Surgery / general anesthesia
In patients whose condition requires extensive surgical intervention or anesthesia with drugs that cause arterial hypotension, ACE inhibitors, including perindopril, can block the formation of angiotensin II with compensatory release of renin. The day before the surgery, therapy with ACE inhibitors should be canceled. If the ACE inhibitor can not be canceled, then the arterial hypotension, which develops according to the mechanism described, can be corrected by an increase in BCC.
Stenosis of the aortic or mitral valve / hypertrophic obstructive cardiomyopathy
ACE inhibitors, incl. and perindopril, should be administered with caution to patients with mitral valve stenosis and left ventricular outflow tract obstruction (aortic valve stenosis and hypertrophic obstructive cardiomyopathy).
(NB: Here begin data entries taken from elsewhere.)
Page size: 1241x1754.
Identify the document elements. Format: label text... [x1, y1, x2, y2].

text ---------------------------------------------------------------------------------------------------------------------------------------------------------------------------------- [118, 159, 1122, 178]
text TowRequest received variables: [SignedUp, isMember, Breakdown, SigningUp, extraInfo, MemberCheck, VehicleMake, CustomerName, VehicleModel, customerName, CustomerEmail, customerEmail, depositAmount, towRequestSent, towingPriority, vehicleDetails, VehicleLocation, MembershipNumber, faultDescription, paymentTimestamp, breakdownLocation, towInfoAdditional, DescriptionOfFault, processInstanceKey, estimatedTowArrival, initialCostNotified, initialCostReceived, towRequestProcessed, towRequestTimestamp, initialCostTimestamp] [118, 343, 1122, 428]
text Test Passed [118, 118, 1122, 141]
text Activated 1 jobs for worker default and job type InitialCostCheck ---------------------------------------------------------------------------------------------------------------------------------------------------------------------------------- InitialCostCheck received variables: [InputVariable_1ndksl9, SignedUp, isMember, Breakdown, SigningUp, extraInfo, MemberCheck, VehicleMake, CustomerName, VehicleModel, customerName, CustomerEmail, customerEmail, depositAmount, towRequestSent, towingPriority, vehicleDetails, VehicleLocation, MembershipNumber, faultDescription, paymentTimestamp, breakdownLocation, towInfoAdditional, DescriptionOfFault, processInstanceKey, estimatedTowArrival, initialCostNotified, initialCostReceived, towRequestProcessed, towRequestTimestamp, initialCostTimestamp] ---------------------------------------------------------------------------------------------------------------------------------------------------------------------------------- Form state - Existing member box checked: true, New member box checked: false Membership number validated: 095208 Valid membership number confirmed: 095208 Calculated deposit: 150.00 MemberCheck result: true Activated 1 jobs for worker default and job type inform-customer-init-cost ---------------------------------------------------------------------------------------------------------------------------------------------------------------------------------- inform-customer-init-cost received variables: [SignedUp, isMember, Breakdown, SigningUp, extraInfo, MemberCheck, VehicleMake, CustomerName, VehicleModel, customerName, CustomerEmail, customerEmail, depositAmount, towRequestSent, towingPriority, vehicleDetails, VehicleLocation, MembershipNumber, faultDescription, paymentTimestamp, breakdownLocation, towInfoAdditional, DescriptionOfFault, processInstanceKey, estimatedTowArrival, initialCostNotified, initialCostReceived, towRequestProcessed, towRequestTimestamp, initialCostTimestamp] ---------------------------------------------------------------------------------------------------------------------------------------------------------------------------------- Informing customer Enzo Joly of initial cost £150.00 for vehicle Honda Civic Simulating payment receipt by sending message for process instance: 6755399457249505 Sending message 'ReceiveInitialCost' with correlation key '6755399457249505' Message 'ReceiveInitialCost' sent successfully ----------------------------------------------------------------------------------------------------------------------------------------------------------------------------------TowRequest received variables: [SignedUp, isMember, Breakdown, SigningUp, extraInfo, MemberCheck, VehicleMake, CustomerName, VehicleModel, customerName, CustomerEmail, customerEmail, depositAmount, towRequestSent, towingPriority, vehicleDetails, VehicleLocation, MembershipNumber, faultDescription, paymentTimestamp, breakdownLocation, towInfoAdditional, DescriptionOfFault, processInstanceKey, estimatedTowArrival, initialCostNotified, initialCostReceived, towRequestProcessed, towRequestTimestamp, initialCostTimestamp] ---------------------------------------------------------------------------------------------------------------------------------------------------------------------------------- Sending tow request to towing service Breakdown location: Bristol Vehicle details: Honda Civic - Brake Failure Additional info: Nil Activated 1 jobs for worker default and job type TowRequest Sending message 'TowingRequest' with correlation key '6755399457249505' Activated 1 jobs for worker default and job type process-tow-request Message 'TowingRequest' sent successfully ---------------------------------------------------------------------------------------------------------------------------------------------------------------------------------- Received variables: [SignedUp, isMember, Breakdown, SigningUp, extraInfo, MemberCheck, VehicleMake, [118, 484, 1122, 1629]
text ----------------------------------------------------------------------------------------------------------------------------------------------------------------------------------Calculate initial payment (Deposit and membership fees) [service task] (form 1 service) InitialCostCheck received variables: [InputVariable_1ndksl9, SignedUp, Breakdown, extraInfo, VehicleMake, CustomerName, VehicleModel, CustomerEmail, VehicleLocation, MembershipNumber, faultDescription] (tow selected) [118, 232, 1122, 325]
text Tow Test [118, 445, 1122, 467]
Neutropenia / Agranulocytosis / Anemia
In patients on the background of therapy with ACE inhibitors, cases of development of neutropenia / agranulocytosis, thrombocytopenia and anemia were noted. With normal kidney function, in the absence of other complications, neutropenia develops rarely. The drug KOVEREKS ® must be used with great care in patients with systemic connective tissue diseases (eg, systemic lupus erythematosus, scleroderma), simultaneously receiving immunosuppressive therapy, allopurinol or procainamide, as well as when combining all of these factors, especially if there is an existing impairment of kidney function. Such patients may develop severe infections that do not respond to intensive antibiotic therapy. When carrying out therapy with KOVEREX® in patients with the above factors it is recommended to periodically monitor the amount of white blood cells in the blood and warn the patient about the need to inform the doctor about the appearance of any symptoms of infection.
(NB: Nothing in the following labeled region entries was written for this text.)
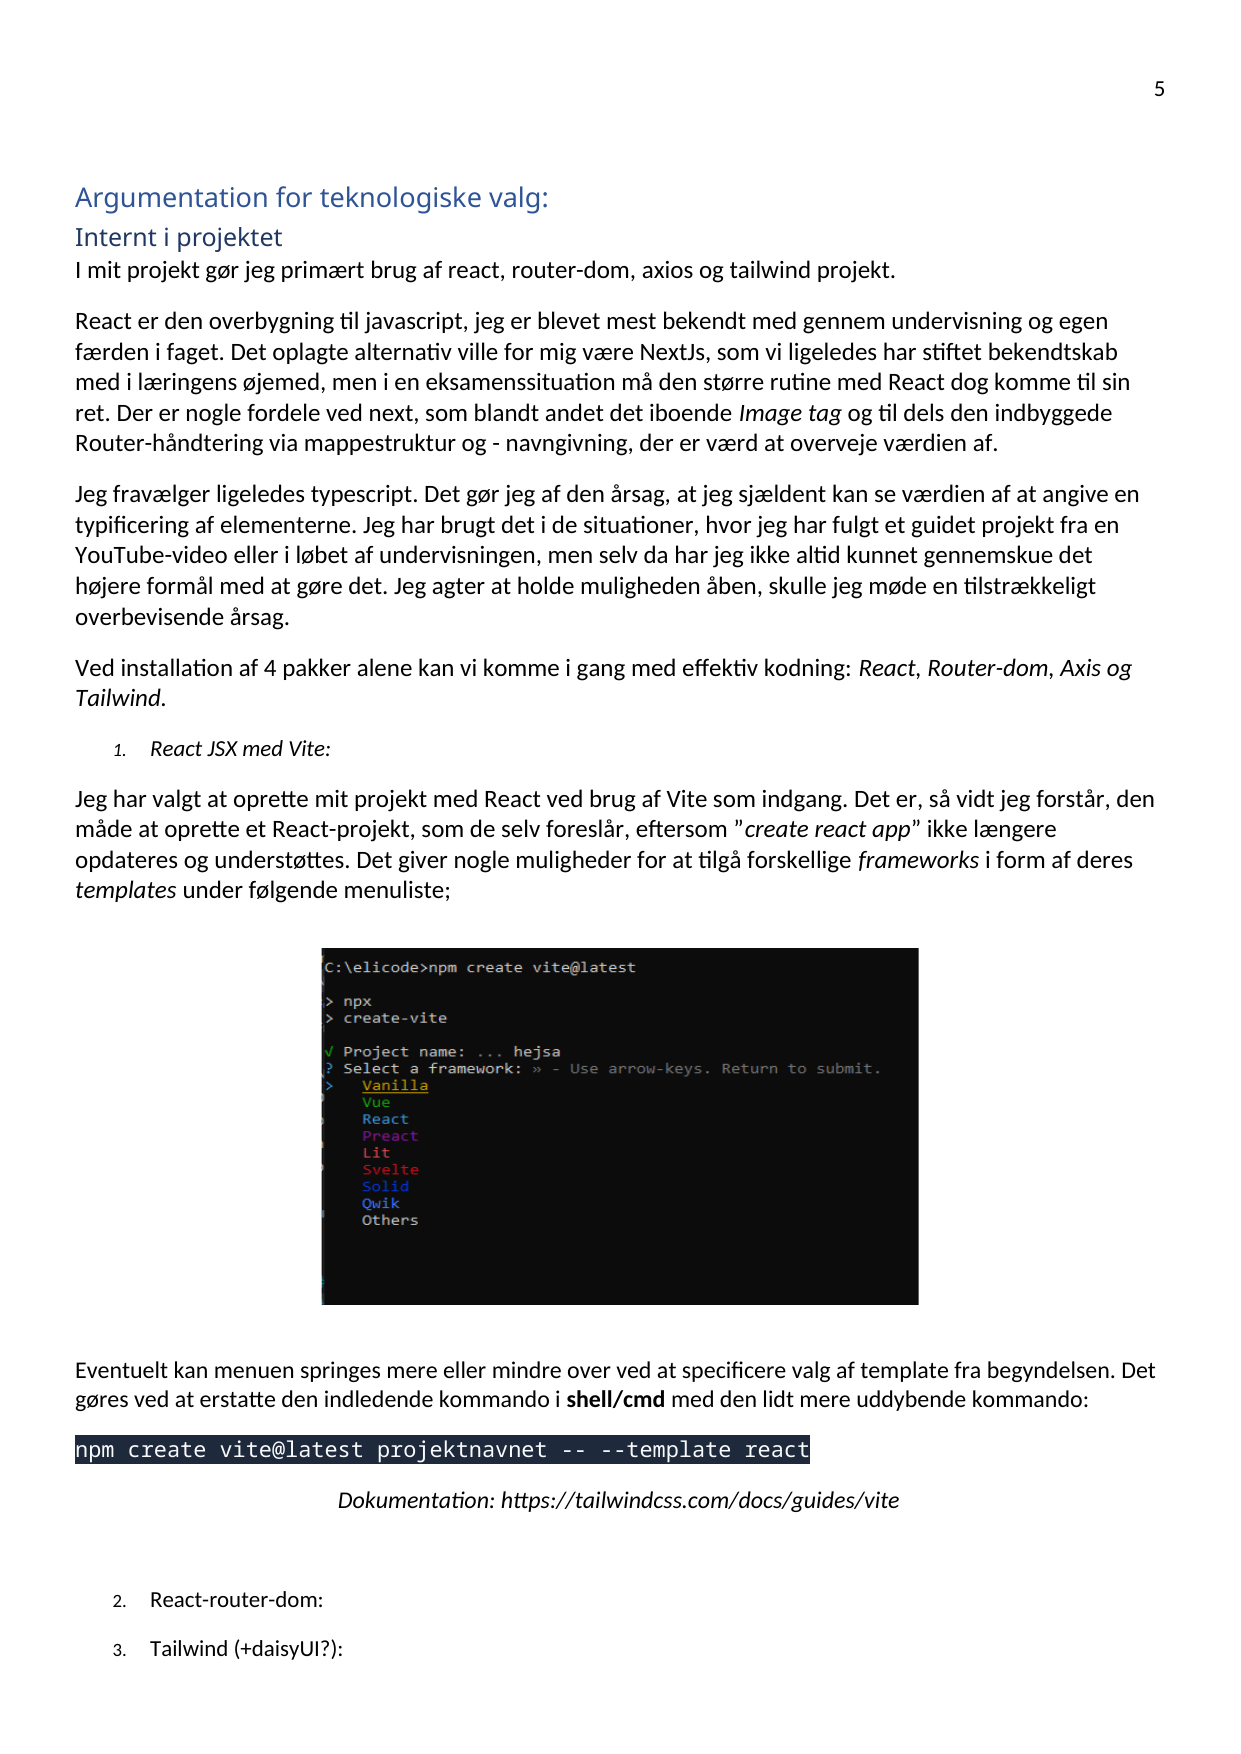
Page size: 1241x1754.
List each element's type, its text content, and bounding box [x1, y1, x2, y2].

text Dokumentation: https://tailwindcss.com/docs/guides/vite [75, 1485, 1165, 1514]
text Jeg har valgt at oprette mit projekt med React ved brug af Vite som indgang. Det er, så vidt jeg forstår, den måde at oprette et React-projekt, som de selv foreslår, eftersom ”create react app” ikke længere opdateres og understøttes. Det giver nogle muligheder for at tilgå forskellige frameworks i form af deres templates under følgende menuliste; [75, 783, 1165, 905]
text Jeg fravælger ligeledes typescript. Det gør jeg af den årsag, at jeg sjældent kan se værdien af at angive en typificering af elementerne. Jeg har brugt det i de situationer, hvor jeg har fulgt et guidet projekt fra en YouTube-video eller i løbet af undervisningen, men selv da har jeg ikke altid kunnet gennemskue det højere formål med at gøre det. Jeg agter at holde muligheden åben, skulle jeg møde en tilstrækkeligt overbevisende årsag. [75, 478, 1165, 631]
subtitle Argumentation for teknologiske valg: [75, 179, 1165, 216]
list React-router-dom: [112, 1585, 1165, 1613]
text React er den overbygning til javascript, jeg er blevet mest bekendt med gennem undervisning og egen færden i faget. Det oplagte alternativ ville for mig være NextJs, som vi ligeledes har stiftet bekendtskab med i læringens øjemed, men i en eksamenssituation må den større rutine med React dog komme til sin ret. Der er nogle fordele ved next, som blandt andet det iboende Image tag og til dels den indbyggede Router-håndtering via mappestruktur og - navngivning, der er værd at overveje værdien af. [75, 305, 1165, 458]
text I mit projekt gør jeg primært brug af react, router-dom, axios og tailwind projekt. [75, 254, 1165, 284]
list Tailwind (+daisyUI?): [112, 1634, 1165, 1662]
text npm create vite@latest projektnavnet -- --template react [75, 1434, 1165, 1464]
subtitle Internt i projektet [75, 220, 1165, 254]
list React JSX med Vite: [112, 734, 1165, 762]
text Eventuelt kan menuen springes mere eller mindre over ved at specificere valg af template fra begyndelsen. Det gøres ved at erstatte den indledende kommando i shell/cmd med den lidt mere uddybende kommando: [75, 1355, 1165, 1414]
text Ved installation af 4 pakker alene kan vi komme i gang med effektiv kodning: React, Router-dom, Axis og Tailwind. [75, 652, 1165, 713]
In patients with congenital deficiency of glucose-6-phosphate dehydrogenase, isolated cases of development of hemolytic anemia were noted.
Diabetes
In patients with diabetes who take hypoglycemic agents for ingestion or insulin, in the first few months of therapy with ACE inhibitors, the concentration of glucose in the blood should be carefully monitored.
Proteinuria
Proteinuria can develop in patients already having impaired renal function, as well as during the administration of high doses of ACE inhibitors.
Liver failure
During therapy with ACE inhibitors, it is sometimes possible to develop a syndrome that starts with cholestatic jaundice and then progresses to fulminant liver necrosis, sometimes with a fatal outcome. The mechanism of development of this syndrome is unclear. If jaundice appears during the administration of an ACE inhibitor or an increase in the activity of "liver" enzymes occurs, the ACE inhibitor should be immediately discontinued and the patient should be closely monitored. It is also necessary to conduct an appropriate examination.
Negroid race
The risk of angioedema development in patients of the Negroid race is higher. Like other ACE inhibitors, perindopril less effective in reducing blood pressure in patients of the Negroid race,due to the greater prevalence of low-grade conditions in the population of this group of patients with hypertension.